Action item>
Reproduce verbatim the lines running from the line that contains "What about the" through the end of the items. Provide only those lines.

(Data excerpts)

· · · · ·

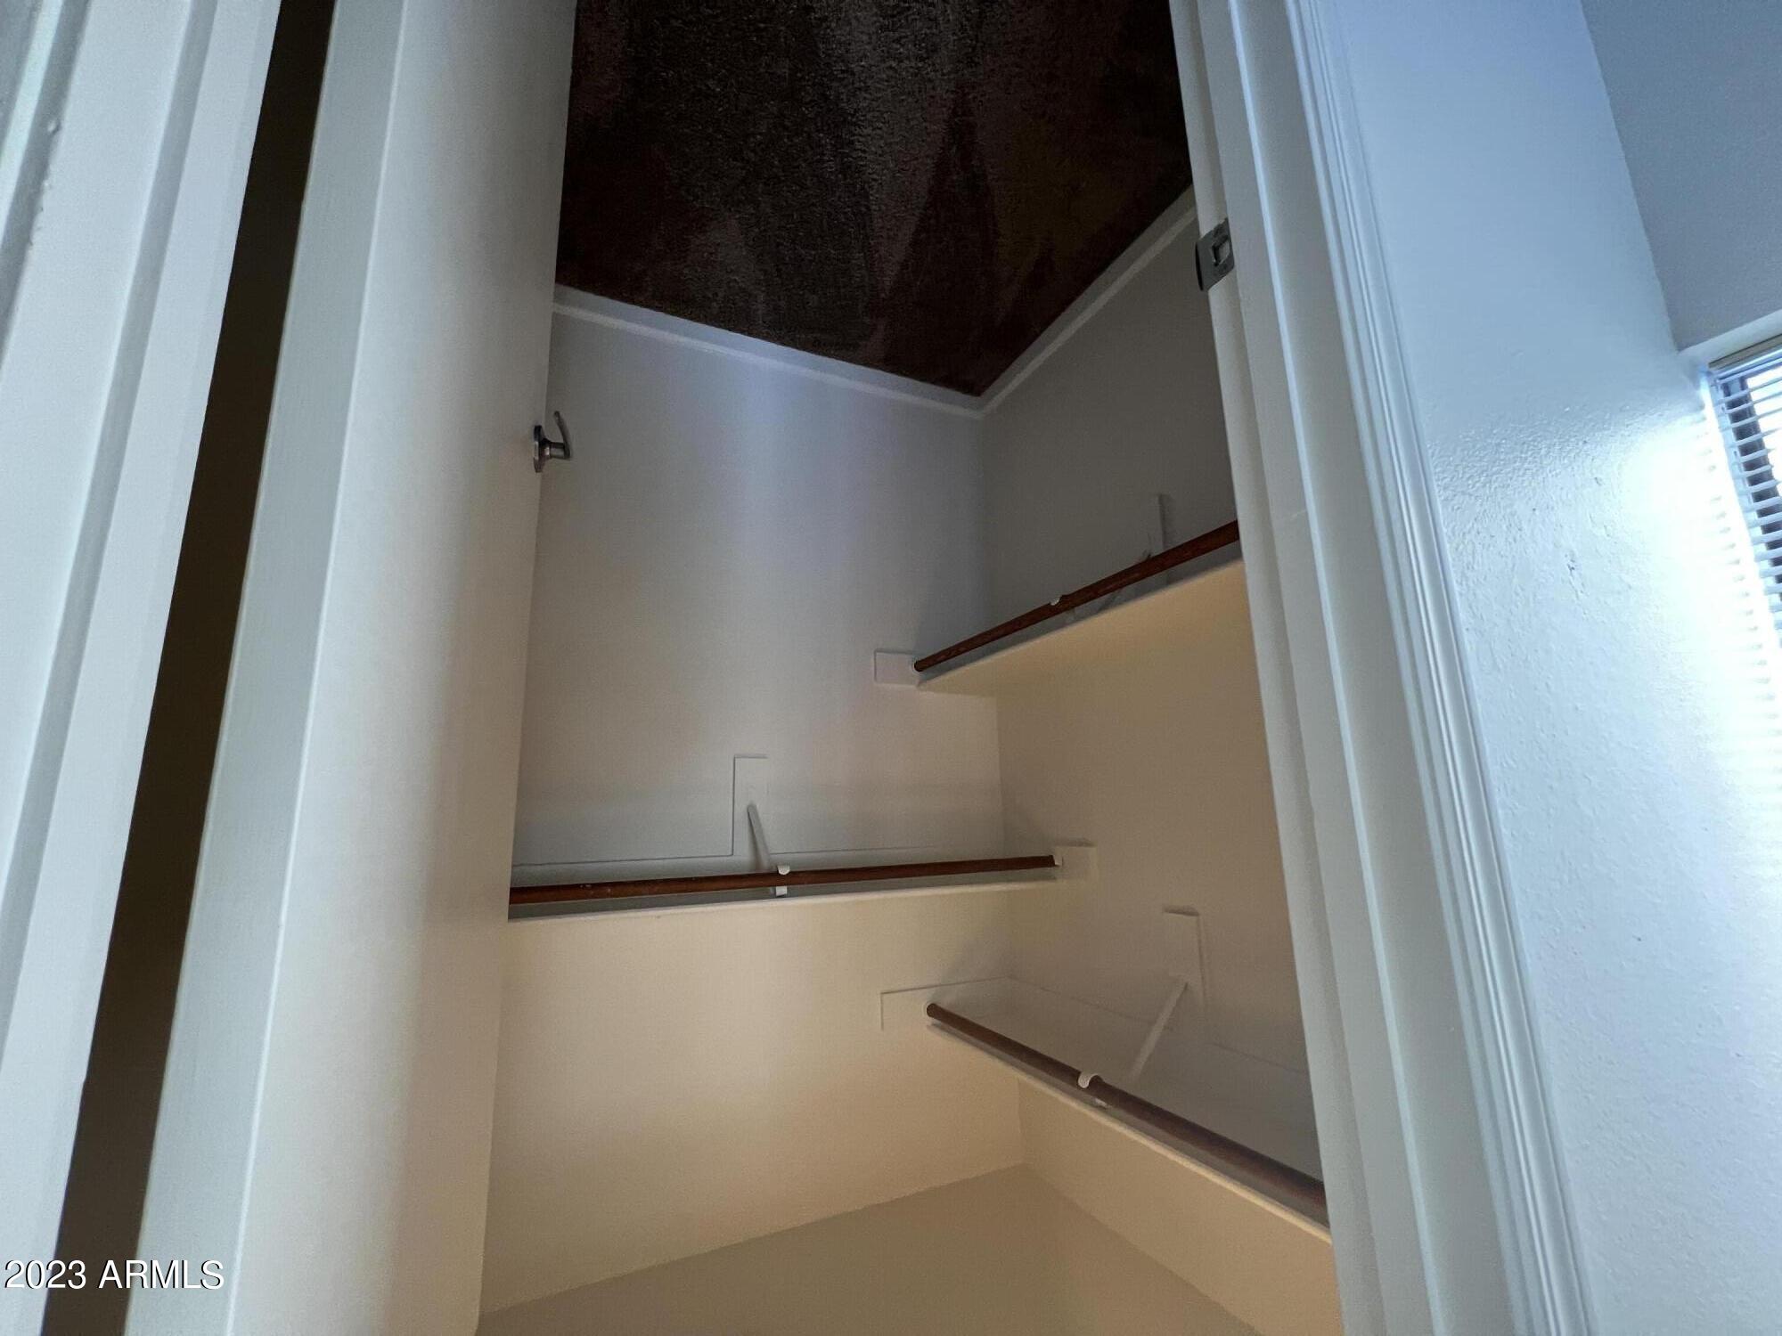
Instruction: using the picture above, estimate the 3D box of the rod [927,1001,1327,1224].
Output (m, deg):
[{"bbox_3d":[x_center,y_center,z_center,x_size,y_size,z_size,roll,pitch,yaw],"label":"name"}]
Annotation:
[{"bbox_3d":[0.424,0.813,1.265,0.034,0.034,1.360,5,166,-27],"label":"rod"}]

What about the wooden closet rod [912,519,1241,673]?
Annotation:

· · · · ·

Finished exercise>
What about the wooden closet rod [912,519,1241,673]?
Annotation:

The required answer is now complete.